Las anécdotas pintorescas abundan. Sarah Vaughan ofreció un concierto de gala donde deslizó un tango en inglés, ganándose ovaciones. Charles Mingus sufrió una descompensación y terminó internado de urgencia en el Hospital Fernández, generando titulares que mezclaban jazz con crónica policial. Bill Evans, delicado arquitecto del piano moderno, dio en 1973 un recital íntimo en un cine de San Nicolás ante apenas un puñado de aficionados; los pocos presentes aún cuentan, con orgullo casi secreto, que escucharon a Evans tocar como en el living de su casa.
Incluso los músicos de la mítica Orquesta Count Basie llegaron de gira y se animaron a zapar con colegas locales. En una memorable sesión de estudio, integrantes de Basie grabaron con la banda del argentino Rodolfo Alchourrón en un clima de mutua admiración musical. Y cuando Johnny Hodges, saxofonista de Ellington, probó la cerveza artesanal Río Segundo, se inspiró tanto que compuso al vuelo un *blues* en honor a sus bondades espumosas – alegando en broma que aquella cerveza tenía swing propio.
Hacia fines de los ’70, la atmósfera comenzó a cambiar. La visita de Dizzy Gillespie en 1979 para un frustrado festival en Luna Park cerró simbólicamente un capítulo. A partir de entonces, la escena local enfrentó años difíciles, pero el jazz siguió su curso. En los ’80 irrumpieron nuevas fusiones: virtuosos como Chick Corea, John McLaughlin y grupos como Weather Report electrizaron al público. Aunque las figuras clásicas se espaciaran, la Argentina continuó recibiendo visitas ilustres: Miles Davis, Stan Getz, Herbie Hancock, Diana Krall, Wynton Marsalis y otros.
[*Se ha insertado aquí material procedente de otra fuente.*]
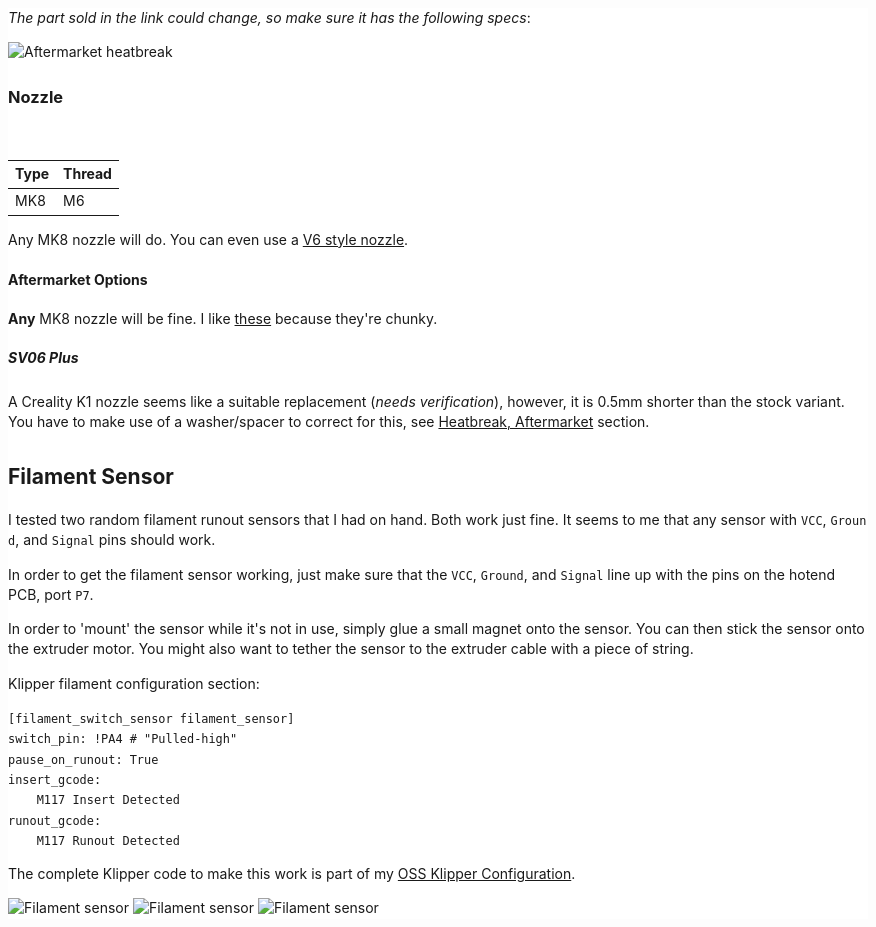 _The part sold in the link could change, so make sure it has the following specs_:

<img src="./images/heatbreak/aftermarket-aliexpress.png" height="200" alt='Aftermarket heatbreak'/>

### Nozzle

<img src="./images/nozzle/mk8-nozzle.jpg" height="200" alt=''/>

| Type | Thread |
| ---- | ------ |
| MK8  | M6     |

Any MK8 nozzle will do. You can even use a [V6 style nozzle](./images/nozzle/nozzle-comparison.jpg).

#### Aftermarket Options

**Any** MK8 nozzle will be fine. I like [these](https://s.click.aliexpress.com/e/_DCDKb0n) because they're chunky.

##### SV06 Plus

A Creality K1 nozzle seems like a suitable replacement (_needs verification_), however, it is 0.5mm shorter than the stock variant. You have to make use of a washer/spacer to correct for this, see [Heatbreak, Aftermarket](#aftermarket-options-3) section.

## Filament Sensor

I tested two random filament runout sensors that I had on hand. Both work just fine. It seems to me that any sensor with `VCC`, `Ground`, and `Signal` pins should work.

In order to get the filament sensor working, just make sure that the `VCC`, `Ground`, and `Signal` line up with the pins on the hotend PCB, port `P7`.

In order to 'mount' the sensor while it's not in use, simply glue a small magnet onto the sensor. You can then stick the sensor onto the extruder motor. You might also want to tether the sensor to the extruder cable with a piece of string.

Klipper filament configuration section:

```
[filament_switch_sensor filament_sensor]
switch_pin: !PA4 # "Pulled-high"
pause_on_runout: True
insert_gcode:
    M117 Insert Detected
runout_gcode:
    M117 Runout Detected
```

The complete Klipper code to make this work is part of my [OSS Klipper Configuration](https://github.com/bassamanator/Sovol-SV06-firmware).

<img src="./images/fil-sensor/btt.jpg" width="800" alt='Filament sensor'/>
<img src="./images/fil-sensor/simple.jpg" width="800" alt='Filament sensor'/>
<img src="./images/fil-sensor/fil-sensor-side.jpg" width="800" alt='Filament sensor'/>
Hoy, el panorama es distinto. Las visitas relámpago reemplazaron a las estadías extendidas de antaño. Pero cada noviembre, el Festival Internacional de Jazz de Buenos Aires reaviva ese espíritu. Y en tono nostálgico, viejos melómanos evocan aquellas noches en que Armstrong tocó hasta que la policía dijo basta, o cuando Dizzy cabalgó vestido de gaucho. Relatos que suenan a mito, pero están documentados en fotos sepia y memorias fervorosas. Porque si el jazz es el arte del instante, Buenos Aires fue – y sigue siendo – un escenario donde ese instante brilló con luz propia.